The dealer’s strategy is to continue to trim inventory and wait to see if interest rates drop, he said.
“During COVID, if it was orange and it rolled through our gate, for three or four years it was already sold,” he said. “[We’re] readjusting that and bringing our monthly supply on the ground down a little bit to adjust with the market.”
Iowa feels slowdown
Helle Farm Equipment, a Dyersville, Iowa-based agriculture and construction equipment dealer, has faced a rise in inventory and sale declines in line with recent trends, sales representative Phil Helle told EFN.
“The demand for machinery is softening,” he said.
Both used and new equipment are selling slower, Helle said. The combination of higher interest rates and a high cost to restock cattle has farmers hesitant to buy equipment.
“They’re holding things pretty tight because of the amount of investment they have made into what’s sitting in the last of their cattle lots right now,” he said. Livestock production equipment, like hay balers, is selling faster, while crop production equipment has slowed the most drastically, he said.

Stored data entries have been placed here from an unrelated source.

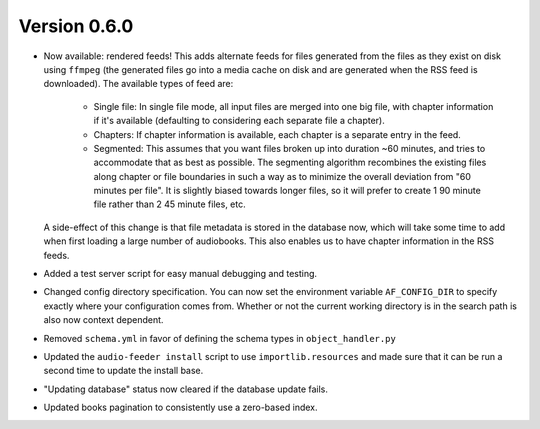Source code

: Version 0.6.0
=============

- Now available: rendered feeds! This adds alternate feeds for files generated from the files as they exist on disk using ``ffmpeg`` (the generated files go into a media cache on disk and are generated when the RSS feed is downloaded). The available types of feed are:

    - Single file: In single file mode, all input files are merged into one big file, with chapter information if it's available (defaulting to considering each separate file a chapter).
    - Chapters: If chapter information is available, each chapter is a separate entry in the feed.
    - Segmented: This assumes that you want files broken up into duration ~60 minutes, and tries to accommodate that as best as possible. The segmenting algorithm recombines the existing files along chapter or file boundaries in such a way as to minimize the overall deviation from "60 minutes per file". It is slightly biased towards longer files, so it will prefer to create 1 90 minute file rather than 2 45 minute files, etc.

  A side-effect of this change is that file metadata is stored in the database now, which will take some time to add when first loading a large number of audiobooks. This also enables us to have chapter information in the RSS feeds.

- Added a test server script for easy manual debugging and testing.

- Changed config directory specification. You can now set the environment variable ``AF_CONFIG_DIR`` to specify exactly where your configuration comes from. Whether or not the current working directory is in the search path is also now context dependent.

- Removed ``schema.yml`` in favor of defining the schema types in ``object_handler.py``

- Updated the ``audio-feeder install`` script to use ``importlib.resources`` and made sure that it can be run a second time to update the install base.

- "Updating database" status now cleared if the database update fails.

- Updated books pagination to consistently use a zero-based index.

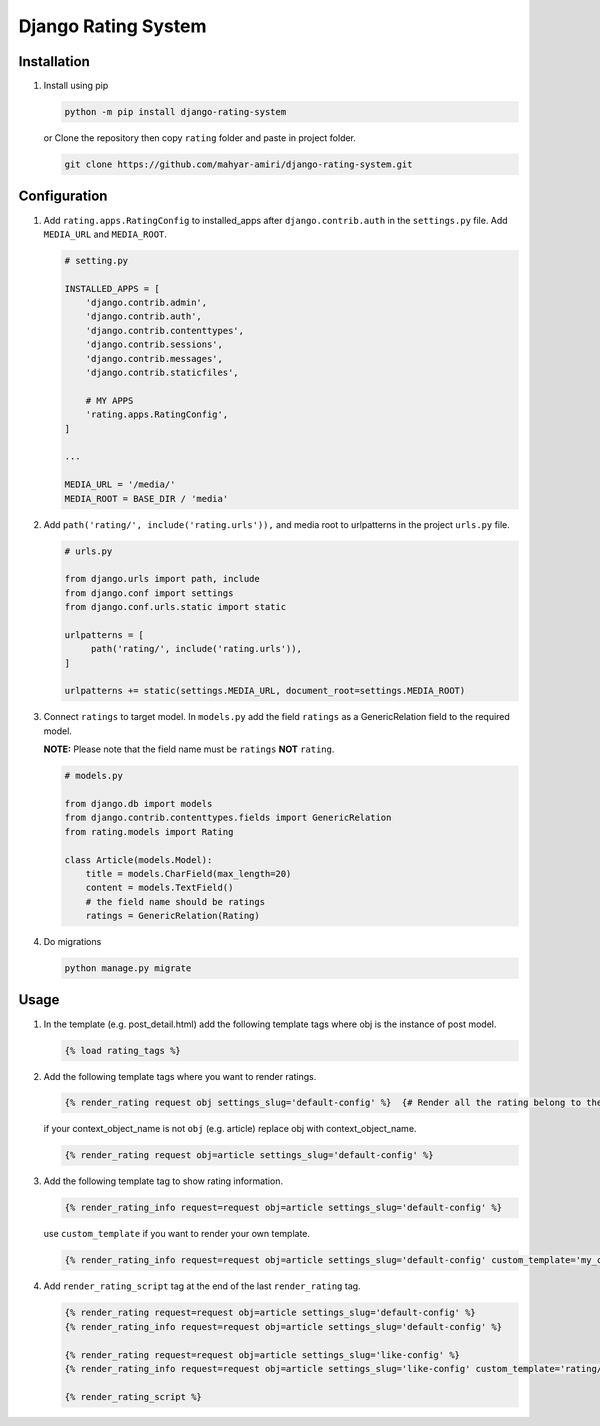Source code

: Django Rating System
====================

Installation
------------

1. Install using pip

   .. code:: shell

      python -m pip install django-rating-system

   or Clone the repository then copy ``rating`` folder and paste in
   project folder.

   .. code:: shell

      git clone https://github.com/mahyar-amiri/django-rating-system.git

Configuration
-------------

1. Add ``rating.apps.RatingConfig`` to installed_apps after
   ``django.contrib.auth`` in the ``settings.py`` file. Add
   ``MEDIA_URL`` and ``MEDIA_ROOT``.

   .. code:: python

      # setting.py

      INSTALLED_APPS = [
          'django.contrib.admin',
          'django.contrib.auth',
          'django.contrib.contenttypes',
          'django.contrib.sessions',
          'django.contrib.messages',
          'django.contrib.staticfiles',

          # MY APPS
          'rating.apps.RatingConfig',
      ]

      ...

      MEDIA_URL = '/media/'
      MEDIA_ROOT = BASE_DIR / 'media'

2. Add ``path('rating/', include('rating.urls')),`` and media root to
   urlpatterns in the project ``urls.py`` file.

   .. code:: python

      # urls.py

      from django.urls import path, include
      from django.conf import settings
      from django.conf.urls.static import static

      urlpatterns = [
           path('rating/', include('rating.urls')),
      ]

      urlpatterns += static(settings.MEDIA_URL, document_root=settings.MEDIA_ROOT)

3. Connect ``ratings`` to target model. In ``models.py`` add the field
   ``ratings`` as a GenericRelation field to the required model.

   **NOTE:** Please note that the field name must be ``ratings`` **NOT**
   ``rating``.

   .. code:: python

      # models.py

      from django.db import models
      from django.contrib.contenttypes.fields import GenericRelation
      from rating.models import Rating

      class Article(models.Model):
          title = models.CharField(max_length=20)
          content = models.TextField()
          # the field name should be ratings
          ratings = GenericRelation(Rating)

4. Do migrations

   .. code:: shell

      python manage.py migrate

Usage
-----

1. In the template (e.g. post_detail.html) add the following template
   tags where obj is the instance of post model.

   .. code:: html

      {% load rating_tags %}

2. Add the following template tags where you want to render ratings.

   .. code:: html

      {% render_rating request obj settings_slug='default-config' %}  {# Render all the rating belong to the passed object "obj" #}

   if your context_object_name is not ``obj`` (e.g. article) replace obj
   with context_object_name.

   .. code:: html

      {% render_rating request obj=article settings_slug='default-config' %}

3. Add the following template tag to show rating information.

   .. code:: html

      {% render_rating_info request=request obj=article settings_slug='default-config' %}

   use ``custom_template`` if you want to render your own template.

   .. code:: html

      {% render_rating_info request=request obj=article settings_slug='default-config' custom_template='my_custom_rating_info.html' %}

4. Add ``render_rating_script`` tag at the end of the last
   ``render_rating`` tag.

   .. code:: html

      {% render_rating request=request obj=article settings_slug='default-config' %}
      {% render_rating_info request=request obj=article settings_slug='default-config' %}

      {% render_rating request=request obj=article settings_slug='like-config' %}
      {% render_rating_info request=request obj=article settings_slug='like-config' custom_template='rating/rating_info.html' %}

      {% render_rating_script %}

Higher interest rates pressure sales
Sales will remain slow until interest rates cool, Helle said.
“Farmers are handling a lot more money now without really seeing any profit margins,” he said. “It’s probably going to stay pretty level for a little while here.”
The Consumer Price Index — a measure of the change in prices of household goods each month — saw a 0.1% decline in June, its first decline since May 2020, according to the Bureau of Labor Statistics.
Subcompact and compact tractors are selling well while high-horsepower tractors continue to hold high inventory, Chad Vitiritto, sales manager at Des Moines, Iowa-based Capital City Equipment, told EFN.
“It seems like the bigger ag equipment is the slowest,” he said. “Over 100-horsepower tractors have slowed down for us, and it seems like that’s where our biggest soft spot is this year.”
The agriculture and construction equipment dealer is selling new equipment faster than used, he said, due to incentives that are driving new equipment prices down.
“The used market is actually on a huge downturn right now. It’s really devalued,” he said.